7、自分の言葉を使おう
むー。イノウエ君の悪文を見たせいで、なんだか調子が悪いぞ。なんだあれ。つかあれ、古代ルルイエ文字かなにかなんではあるまいな。あるいはキチレコの一種なのか。だとすれば、これはこれでけっこうな才能なのかも……。いやいや、このバーからクトゥルフの眷族を出すわけにはいきません。ん? 元々おまえ、インスマス顔じゃねえかって? 顔のことは気にするな!(ジュラルの魔王口調で)
と、付け焼刃のクトゥルフネタとチャージマン研!ネタを延々続けるのはしんどいので、そろそろ本題に……。
え? この小説の批評をしてくれ、って、イノウエ君?
怒りませんか、イノウエ君。怒らないから教えろって?
あのさ、イノウエ君、きっとイノウエ君はすごい勢いで辞書を引いてると思うんですよ。ああうん、その努力は認めるんですけどね。うん、でもイノウエ君、この言葉のニュアンス、しっかり理解して書いてる?
ニュアンスが分からない、というわけですね。
ふむふむ、ではイノウエ君。耳の穴をかっぽじってよくよく聞いて下さい。
創作エッセイを覗きますと、大抵はこう書いてあります。「小説家の机には国語辞典、類語辞典必携!」と。
うん、それはそうです。我々小説家は言葉を道具にする商売人、あるいは趣味人です。なので、その道具の精度に細心の注意を払うべきであり、また注意を払って当たり前です。中には、「小説っていうのは言葉をモザイク状に積み上げていくもので、一つ一つの言葉の意味なんて相対的なものなんだよ!」と言う人(丸屋のこと)もいますが、そんなの例外中の例外です。丸屋もまた、皆さんには国語辞典や類語辞典の携行をオススメいたします。
でも、国語辞典や類語辞典に頼り過ぎるのも問題です。
特にやりがちなのが、類語辞典の濫用です。
創作界隈においては、「あんまり同じ言葉を近いところで使わない方がいい」という格言があります。「~と言った。すると~と言った。そして~と言った」という風な文章は悪文、だとされているわけですね。そこで、類語辞典を引いて「言う」に近い言葉を探して、「~と言った。すると~とのたもうた。そして~と口にした」という風に書き換えるわけです。
正直、うーんと思ってしまいますね。
そもそも、「言った」という意味の言葉がいくつも連なること自体がまずいことなのに(「言う」という動作は小説の中では当たり前に存在する動作なので、基本的には省略していくのがベターです。また、日本語は口調によってその人らしさを出すことが出来る言語なので、ト書きのように、「誰々が~と言った」のような指示も省略した方がいいとされています)、ここではその問題が、「同じ言葉を使うのがまずいのだ」とすり替わってしまっています。
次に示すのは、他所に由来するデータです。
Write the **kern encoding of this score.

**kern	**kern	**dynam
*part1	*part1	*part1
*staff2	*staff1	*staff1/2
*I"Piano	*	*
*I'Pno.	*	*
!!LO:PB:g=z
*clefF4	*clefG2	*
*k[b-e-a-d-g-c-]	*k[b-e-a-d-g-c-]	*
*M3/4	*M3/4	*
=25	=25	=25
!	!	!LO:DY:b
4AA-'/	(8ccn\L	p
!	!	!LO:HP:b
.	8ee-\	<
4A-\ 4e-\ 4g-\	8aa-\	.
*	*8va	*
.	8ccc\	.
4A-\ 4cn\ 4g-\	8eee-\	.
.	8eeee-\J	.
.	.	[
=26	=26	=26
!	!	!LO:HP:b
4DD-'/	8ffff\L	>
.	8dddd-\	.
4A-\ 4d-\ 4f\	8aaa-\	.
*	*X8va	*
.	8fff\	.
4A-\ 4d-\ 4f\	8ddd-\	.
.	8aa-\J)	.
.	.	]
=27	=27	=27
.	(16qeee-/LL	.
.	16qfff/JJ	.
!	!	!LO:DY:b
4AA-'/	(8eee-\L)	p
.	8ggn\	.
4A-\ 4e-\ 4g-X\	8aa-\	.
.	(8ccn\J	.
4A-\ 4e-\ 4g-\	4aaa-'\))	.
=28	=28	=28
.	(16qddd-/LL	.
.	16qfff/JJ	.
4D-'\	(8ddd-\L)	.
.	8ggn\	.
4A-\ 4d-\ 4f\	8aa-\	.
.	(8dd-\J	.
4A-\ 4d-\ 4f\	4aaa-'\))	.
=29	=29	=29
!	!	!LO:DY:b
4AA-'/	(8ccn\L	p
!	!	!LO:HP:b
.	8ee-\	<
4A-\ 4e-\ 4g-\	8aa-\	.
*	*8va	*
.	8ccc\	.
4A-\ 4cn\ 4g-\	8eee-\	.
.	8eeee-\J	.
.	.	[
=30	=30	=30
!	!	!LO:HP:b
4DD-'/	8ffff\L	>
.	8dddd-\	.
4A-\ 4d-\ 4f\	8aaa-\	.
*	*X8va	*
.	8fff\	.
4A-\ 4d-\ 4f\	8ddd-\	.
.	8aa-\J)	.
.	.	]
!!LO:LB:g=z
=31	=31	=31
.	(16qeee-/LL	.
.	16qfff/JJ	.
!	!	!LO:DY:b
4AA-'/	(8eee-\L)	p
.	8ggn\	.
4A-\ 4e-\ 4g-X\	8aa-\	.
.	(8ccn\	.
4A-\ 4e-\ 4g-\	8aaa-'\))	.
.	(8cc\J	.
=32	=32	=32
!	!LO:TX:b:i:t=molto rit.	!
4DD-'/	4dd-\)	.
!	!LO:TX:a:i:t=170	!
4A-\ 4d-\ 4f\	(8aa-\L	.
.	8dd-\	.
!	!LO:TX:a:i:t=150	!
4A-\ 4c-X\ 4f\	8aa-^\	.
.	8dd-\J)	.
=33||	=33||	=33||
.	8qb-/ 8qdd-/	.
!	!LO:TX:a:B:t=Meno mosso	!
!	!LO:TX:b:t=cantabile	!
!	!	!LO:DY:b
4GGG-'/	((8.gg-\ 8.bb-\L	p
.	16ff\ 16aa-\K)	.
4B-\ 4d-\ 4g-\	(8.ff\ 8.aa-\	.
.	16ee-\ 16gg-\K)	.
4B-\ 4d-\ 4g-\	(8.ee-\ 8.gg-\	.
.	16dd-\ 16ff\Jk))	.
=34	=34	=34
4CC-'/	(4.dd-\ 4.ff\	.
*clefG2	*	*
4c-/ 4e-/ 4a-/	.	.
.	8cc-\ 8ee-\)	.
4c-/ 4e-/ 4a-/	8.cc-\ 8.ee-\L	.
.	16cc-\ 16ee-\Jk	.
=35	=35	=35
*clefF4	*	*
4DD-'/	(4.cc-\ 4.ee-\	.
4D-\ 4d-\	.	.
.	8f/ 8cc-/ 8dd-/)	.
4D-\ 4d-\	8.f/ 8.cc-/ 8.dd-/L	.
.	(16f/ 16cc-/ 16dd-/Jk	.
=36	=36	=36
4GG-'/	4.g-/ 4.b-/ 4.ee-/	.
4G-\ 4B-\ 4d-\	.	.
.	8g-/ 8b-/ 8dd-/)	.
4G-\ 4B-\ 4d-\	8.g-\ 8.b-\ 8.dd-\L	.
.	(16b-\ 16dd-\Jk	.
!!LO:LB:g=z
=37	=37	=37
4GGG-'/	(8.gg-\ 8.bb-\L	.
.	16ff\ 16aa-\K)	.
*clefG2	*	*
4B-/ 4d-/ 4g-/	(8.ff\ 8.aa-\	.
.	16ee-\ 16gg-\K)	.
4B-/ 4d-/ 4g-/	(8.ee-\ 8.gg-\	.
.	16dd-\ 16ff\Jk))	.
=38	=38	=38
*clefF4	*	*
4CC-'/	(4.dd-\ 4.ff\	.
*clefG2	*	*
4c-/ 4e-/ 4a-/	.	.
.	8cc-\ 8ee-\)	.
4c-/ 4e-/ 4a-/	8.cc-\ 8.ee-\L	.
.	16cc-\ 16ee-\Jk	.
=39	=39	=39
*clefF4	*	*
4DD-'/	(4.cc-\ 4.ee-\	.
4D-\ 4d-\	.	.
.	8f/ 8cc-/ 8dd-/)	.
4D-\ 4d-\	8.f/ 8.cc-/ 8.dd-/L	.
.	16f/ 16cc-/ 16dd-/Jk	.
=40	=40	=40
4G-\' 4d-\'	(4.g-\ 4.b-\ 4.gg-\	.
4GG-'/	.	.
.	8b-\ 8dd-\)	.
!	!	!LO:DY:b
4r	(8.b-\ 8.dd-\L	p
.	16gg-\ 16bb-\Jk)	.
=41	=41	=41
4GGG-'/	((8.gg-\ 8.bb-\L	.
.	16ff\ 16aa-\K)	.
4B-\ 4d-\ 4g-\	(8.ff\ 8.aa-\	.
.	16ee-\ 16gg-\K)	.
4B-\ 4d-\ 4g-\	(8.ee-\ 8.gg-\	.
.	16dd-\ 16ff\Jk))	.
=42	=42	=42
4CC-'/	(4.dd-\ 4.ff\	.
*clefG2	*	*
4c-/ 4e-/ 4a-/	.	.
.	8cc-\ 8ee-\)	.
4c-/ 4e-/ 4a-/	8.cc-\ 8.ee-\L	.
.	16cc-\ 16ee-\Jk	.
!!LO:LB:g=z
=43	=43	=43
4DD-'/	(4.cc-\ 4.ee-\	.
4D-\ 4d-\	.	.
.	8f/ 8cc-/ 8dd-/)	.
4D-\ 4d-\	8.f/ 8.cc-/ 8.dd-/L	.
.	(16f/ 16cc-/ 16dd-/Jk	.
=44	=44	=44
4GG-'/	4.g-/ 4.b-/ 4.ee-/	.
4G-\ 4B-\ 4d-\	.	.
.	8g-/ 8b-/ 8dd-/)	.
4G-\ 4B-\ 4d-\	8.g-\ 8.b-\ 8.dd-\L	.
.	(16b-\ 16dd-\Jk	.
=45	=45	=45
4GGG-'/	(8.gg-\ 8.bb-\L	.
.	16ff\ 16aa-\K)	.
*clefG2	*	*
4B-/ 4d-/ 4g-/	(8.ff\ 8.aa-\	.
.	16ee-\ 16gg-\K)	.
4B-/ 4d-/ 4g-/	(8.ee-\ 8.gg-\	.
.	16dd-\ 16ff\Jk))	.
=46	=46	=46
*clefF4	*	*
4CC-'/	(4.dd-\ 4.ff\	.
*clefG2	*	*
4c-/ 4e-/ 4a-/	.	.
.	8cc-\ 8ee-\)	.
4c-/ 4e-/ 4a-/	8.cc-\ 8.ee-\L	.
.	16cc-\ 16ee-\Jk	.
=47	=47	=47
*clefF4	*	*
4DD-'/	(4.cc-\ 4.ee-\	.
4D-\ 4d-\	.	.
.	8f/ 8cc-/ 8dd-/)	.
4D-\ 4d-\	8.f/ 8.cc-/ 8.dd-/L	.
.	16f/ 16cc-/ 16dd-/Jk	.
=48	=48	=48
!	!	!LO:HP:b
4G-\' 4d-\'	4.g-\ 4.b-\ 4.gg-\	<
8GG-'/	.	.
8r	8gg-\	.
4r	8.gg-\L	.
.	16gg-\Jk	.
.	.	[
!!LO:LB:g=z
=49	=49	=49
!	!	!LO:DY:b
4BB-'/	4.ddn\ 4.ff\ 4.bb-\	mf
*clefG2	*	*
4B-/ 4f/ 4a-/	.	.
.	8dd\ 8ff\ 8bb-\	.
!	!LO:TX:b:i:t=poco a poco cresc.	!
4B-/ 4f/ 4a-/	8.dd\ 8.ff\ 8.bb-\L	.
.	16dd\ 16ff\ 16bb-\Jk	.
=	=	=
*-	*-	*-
そして、さらに問題なのは、類語辞典をあまり多用してしまうと、自分のものになっていない言葉が小説の中に混入してしまうということです。
日本語というのは古い言語であり、過去から現代に至るまで相当の蓄積がある上にお上による言語統制があまりされなかった言語なので、色んな言葉・単語で溢れています。もちろん、丸屋だって類語辞典などを引くことによって知る言葉なんてざらにあります。
でも、類語辞典で知った言葉をそのまま自分が使いこなせるかというと話は別です。
なぜかというと、辞書に載っている言葉というのは、その辞書が作られた当時の言葉の意味に過ぎないからです。
これ、意識しないと分からないことですが、言葉というのは常にその意味を少しずつ変えています。なぜかというと、言葉というのは色んな人が使ううちに、一定のベクトルが生まれてニュアンスを伴い、そのニュアンスが言葉の意味に影響を与えるからです。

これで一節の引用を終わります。